#Training 10:
Streaming Data Pipeline with Apache Kafka

Ashila Ghassani
6 min readOct 22, 2023

Apache Kafka

Apache Kafka is an open-source distributed streaming platform that can be used to build real-time streaming data pipelines and applications.

Kafka Components

  1. Kafka Broker

Producer: Produces messages that send data from the source to the broker. Broker: Stores messages sent by the consumer.
Consumer: Consumes messages stored in the broker.

2. Kafka Topic

Inside the broker, there are topics. Messages in the broker have destinations. Topic: Classifies messages in the broker according to their respective purposes. For instance, from the example above, we classify which messages are for students and which are for teachers. Messages related to students will go into the student topic, and messages related to teachers will go into the Teacher Topic.

We cannot directly delete data that is in the Broker. The way to delete data in the broker is through the Retention Policy. For example, if we have set from the beginning that data will be stored for 7 days in the broker, then the data in the broker will be deleted after being stored for 7 days.

3.Kafka Partition

In one topic, we can create several partitions to determine the number of consumers.

4.Kafka Consumer Group

This is used if we want consumers to consume messages according to their partitions.

For example, when we don’t create a consumer group, each consumer will consume all its partitions.
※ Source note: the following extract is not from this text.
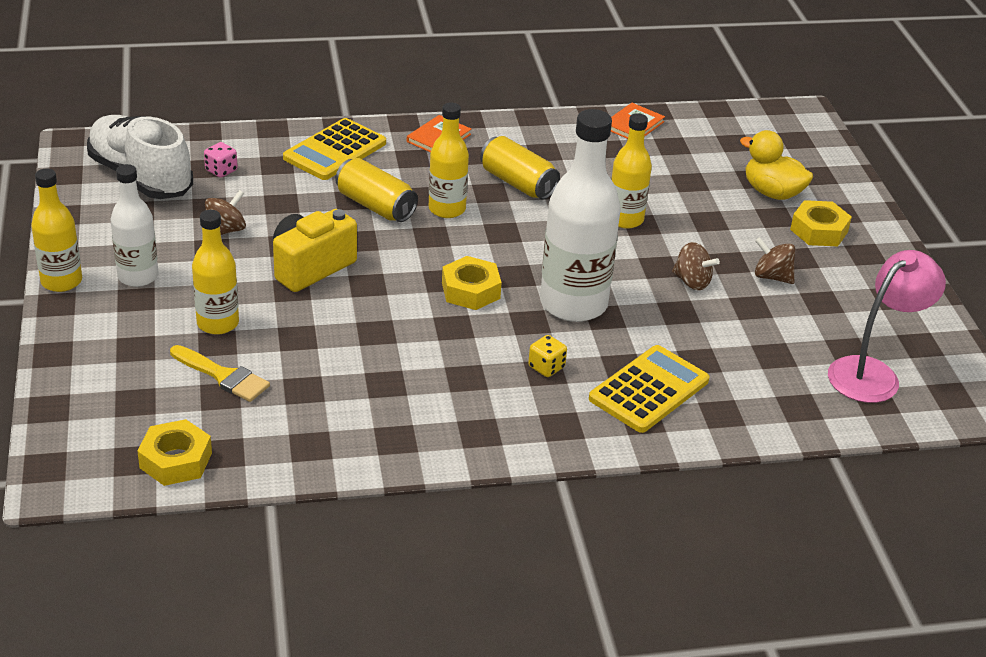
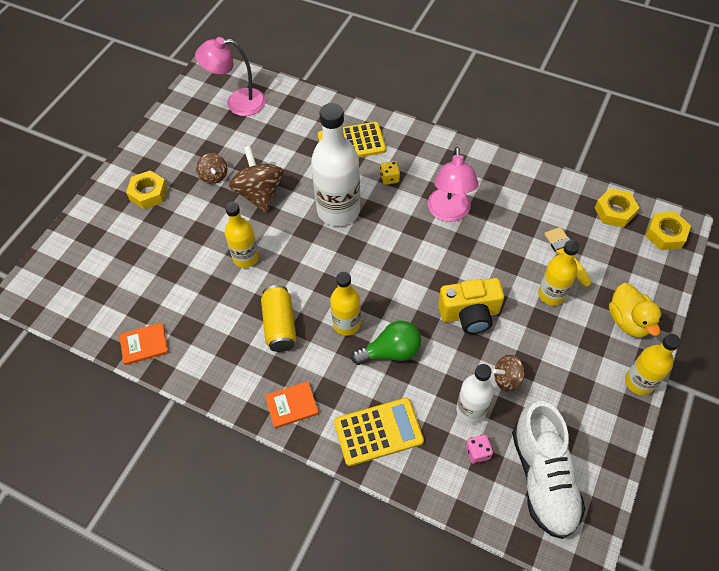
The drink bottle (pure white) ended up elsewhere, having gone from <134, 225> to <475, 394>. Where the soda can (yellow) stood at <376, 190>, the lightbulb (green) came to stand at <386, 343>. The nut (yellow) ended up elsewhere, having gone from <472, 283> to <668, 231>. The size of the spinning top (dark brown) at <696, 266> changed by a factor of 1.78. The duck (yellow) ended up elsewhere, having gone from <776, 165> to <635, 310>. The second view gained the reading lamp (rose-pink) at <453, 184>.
Consumer 1 consumes Part 1 and 2, and consumer 2 also consumes Part 1 and 2 (the concept is similar to pub-sub).

If we want consumers to consume messages according to the partitions created in the broker, we can create a consumer group so that each consumer consumes messages according to its partition.

Note: Partitions are better to equally distributed because when consumers run concurrently, the processing time will be quicker if the consumers work at the same time with evenly distributed message consumption.
For example, as depicted in the illustration above, if partition 1 has only 1 message and the other partitions have 3 messages each, the time it takes for a consumer to process all the messages will be longer compared to if both partition 1 and partition 2 each have 2 messages.

5.Kafka Cluster

In Kafka, you can have multiple brokers within one cluster to prevent broker down and avoid data loss.

6.Kafka Message Cluster

7. Connect API

In Kafka Connect, it can act both as a producer and as a consumer. Essentially, we can use existing scripts in Kafka to create both a producer and a consumer within the Kafka ecosystem to transfer data from the data source to the destination (e.g., data warehouse).

Hands On Kafka:

You can check on this post about how running Apache Kafka basic:

Kafka Stream

Kafka Streams is a client library for building applications and microservices(like producer and consumer), where the input and output data are stored in Kafka clusters and using Java and Scala.

Example : Case Word Count

All is well → 3

Hello world → 2

Kafka Stream Processing Topology

  1. Kafka Streams DSL
    Common data transformation operations such as map, filter, join and
    aggregations.
  2. Processor API
    Lower-Level, allows developers define and connect custom processors.

Kafka Streams DSL

  • Built-in abstractions for streams and tables in the form of KStream, KTable, and GlobalKTable.
  • Declarative, functional programming style with stateless transformations (e.g.map and filter, not dependencies between data) and
    stateful transformations such as aggregations (e.g.count and reduce), joins (e.g. leftJoin), and windowing (e.g. session windows).

Windowing

  • Tumbling Window
    Fit with case : Analysis for Statistic(ex : Reporting Daily/Monthly)
  • Hoping Window
    Fit with case : Analysis Traffic road and Moving average in trading.
  • Sliding Window
    Fit with case: System Analytic
  • Session Window
    Fit with case: User Tracking(Notification/Alert)

ksqlDB

ksqlDB allows you to build stream processing applications on top of Apache Kafka with the ease of building traditional applications on a relational database. Using SQL , it makes it easy to build Kafka-native applications for processing streams of real-time data.

Example :

1. Create logical plan SQL that we want to create

2. Once our logical plan is created, it will produce a script from each step of the logical plan we have made(it’s like wrapper), as follows:

So ksqlDB or Kafka Streams?

Using ksqlDB when:
- New to streaming and Kafka
- Prefer SQL to writing code than Java or Scala
- To quicken and broaden the adoption and value of Kafka in your organization
- Prefer an interactive experience with Ul and CLI
- Use cases include enriching data, joining data sources filtering, transforming, and masking data, identifying anomalous events
- Use case is naturally expressible by using SQL with optional help from UDFS
- Want the power of Kafka Streams but you arent on the JVM,
use the ksqlDB REST API from Python,Go,C#, JavaScript, and shell

Using Kafka Streams when:
- Prefer writing and deploying JVM applications like Java and Scala; for example, due to people skills, tech environment
- Use case is not naturally expressible through SQL, for example,finite state machines
- Building microservices
- Must integrate with external services, or use 3rd-party libraries (but ksqlDB user defined functions(UDFs) may help)
- To customize or fine-tune a use case, for example, with the Kafka Streams Processor API: custom join variants, or probabilistic counting at very large scale with Count-Min Sketch
- Need queryable state, which ksqlDB doesn’t support

So that’s all I can share in this post. I hope it can help or provide new insights to anyone reading this.

Thank you!! :))

--

--